_EXTRAIT DU TEXTE_
Je crois cependant que le vrai responsable de ces mouvements a été un mot équivoque et assez malheureux: «einsatzbereit». On s’est imaginé que l’étudiant «einsatzbereit», c’est-à-dire prêt à payer de sa personne, ne peut être que le propagandiste passionné d’une doctrine déterminée. Nous nous sommes enquis du véritable sens du mot. Nous avons reçu, soit de la Légation d’Allemagne à Berne, soit des autorités allemandes de Berlin, l’assurance que le mot «einsatzbereit» ne signifie aucunement que les étudiants soient chargés d’une mission politique de propagande ou de tout autre nature.
Nous avons reçu, en outre, l’autre assurance que les étudiants universitaires allemands ont l’instruction de ne se mêler d’aucune façon dans la politique du pays étranger où ils font leurs études. Toute propagande de ce caractère leur est sévèrement interdite. On ne voit d’ailleurs pas comment ces jeunes gens pourraient se livrer à une activité dangereuse pour notre Etat. Ils sont en tout 150, dont plus de 120 à Lausanne et à Genève.
Veuillez remarquer, messieurs, que nous-mêmes nous avons demandé officiellement, dès 1937, aux autorités du Reich de faciliter aux étudiants allemands leurs études en Suisse. Ce désir était parti des autorités de Genève. Nous l’avons accueilli parce que nous y avons tout intérêt. Nos universités, et notamment celles de notre Suisse romande, permettent aux étudiants allemands d’apprendre le français ou de s’y perfectionner. Il y a là une tradition déjà ancienne que nous aurions tort d’interrompre. Les jeunes Allemands qui viennent chez nous pour des raisons d’étude nous connaissent mieux; ils constatent le fonctionnement naturel de nos institutions. Nous n’avons rien à y perdre.

_TÂCHE À RÉALISER_
Poursuivez l'extrait sur les étudiants allemands en Suisse après sa dernière phrase. Les items qui suivent ne servent à rien ici.

_CONTENU DES DONNÉES_
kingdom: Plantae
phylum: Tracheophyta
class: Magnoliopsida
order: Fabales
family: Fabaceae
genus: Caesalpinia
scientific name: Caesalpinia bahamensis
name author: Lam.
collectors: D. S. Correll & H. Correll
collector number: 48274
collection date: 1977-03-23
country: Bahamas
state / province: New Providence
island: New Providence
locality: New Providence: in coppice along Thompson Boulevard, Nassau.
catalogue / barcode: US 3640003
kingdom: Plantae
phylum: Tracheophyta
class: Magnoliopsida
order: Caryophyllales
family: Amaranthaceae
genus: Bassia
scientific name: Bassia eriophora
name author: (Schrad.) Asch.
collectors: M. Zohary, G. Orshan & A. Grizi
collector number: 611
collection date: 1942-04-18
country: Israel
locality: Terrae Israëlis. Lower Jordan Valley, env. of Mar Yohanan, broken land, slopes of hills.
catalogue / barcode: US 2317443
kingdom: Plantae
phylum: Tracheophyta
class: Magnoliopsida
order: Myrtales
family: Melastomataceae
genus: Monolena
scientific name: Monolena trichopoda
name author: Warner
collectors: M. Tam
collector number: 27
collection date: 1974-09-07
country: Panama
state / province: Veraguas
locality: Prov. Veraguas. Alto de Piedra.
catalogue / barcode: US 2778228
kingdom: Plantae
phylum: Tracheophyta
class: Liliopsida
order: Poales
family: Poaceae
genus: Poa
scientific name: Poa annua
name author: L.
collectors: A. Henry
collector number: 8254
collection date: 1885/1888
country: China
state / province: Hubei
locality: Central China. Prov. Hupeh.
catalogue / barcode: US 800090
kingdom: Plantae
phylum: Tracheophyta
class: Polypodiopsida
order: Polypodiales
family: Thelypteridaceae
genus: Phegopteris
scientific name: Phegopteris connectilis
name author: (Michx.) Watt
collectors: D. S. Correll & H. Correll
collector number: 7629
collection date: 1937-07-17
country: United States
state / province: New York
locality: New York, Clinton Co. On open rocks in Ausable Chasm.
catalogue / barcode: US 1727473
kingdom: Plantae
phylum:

_RÉPONSE ATTENDUE_
Et, en définitive - M. le Président de la Confédération vient de vous l’expliquer - ces étudiants sont soumis aux normes qui règlent le séjour des étrangers chez nous. Si, par hypothèse, il y avait abus, nous interviendrions immédiatement. Ni les autorités cantonales ni les autorités fédérales ne manqueront jamais de la vigilance nécessaire.
Les mots «Arbeitsgemeinschaft» «Schweiz» ont aussi été mal interprétés. Ces «Arbeitsgemeinschaften» existent pour tous les pays où des étudiants allemands se rendent, ainsi, par exemple, pour la France, l’Angleterre, l’Italie et ailleurs. Cette idée de la communauté de travail est pratiquée depuis longtemps. Elle ne constitue pas une notion politique et ne justifie donc pas une méfiance de notre part.
J’arrive maintenant à mon troisième point: les calomnies contre M. von Bibra.
Ces calomnies représentent un cas typique de mensonge à fin politique. Elles font exactement pendant à cette détestable fausse nouvelle qui a circulé chez nous pendant des mois et dont M. le Président de la Confédération vous a parlé: Dans plusieurs gares de l’Allemagne, annonçait la nouvelle, plusieurs personnes avaient vu de leurs yeux des affiches proclamant que deux millions de Suisses allemands frémissaient dans l’attente d’une libération prochaine.
Cette information était une infamie. Elle avait été propagée par la radio de Moscou; elle portait donc la marque de la Troisième Internationale et du communisme.
M. von Bibra a été visé d’abord dans un journal anglais, le «News Cronicle». Je me suis informé sur le caractère de ce journal. On m’a répondu qu’il se plaçait à certains égards plus à gauche que l’organe officiel du parti labouriste, le «Daily Herald». La gazette susnommée faisait savoir en caractères sensationnels que M. von Bibra, qui est à Berne depuis 1935, avait reçu de M. Himmler, chef de la Police politique allemande, l’ordre de s’employer à préparer le partage de la Suisse: La Suisse allemande irait au Reich, le Tessin à l’Italie, la Suisse romande à la France.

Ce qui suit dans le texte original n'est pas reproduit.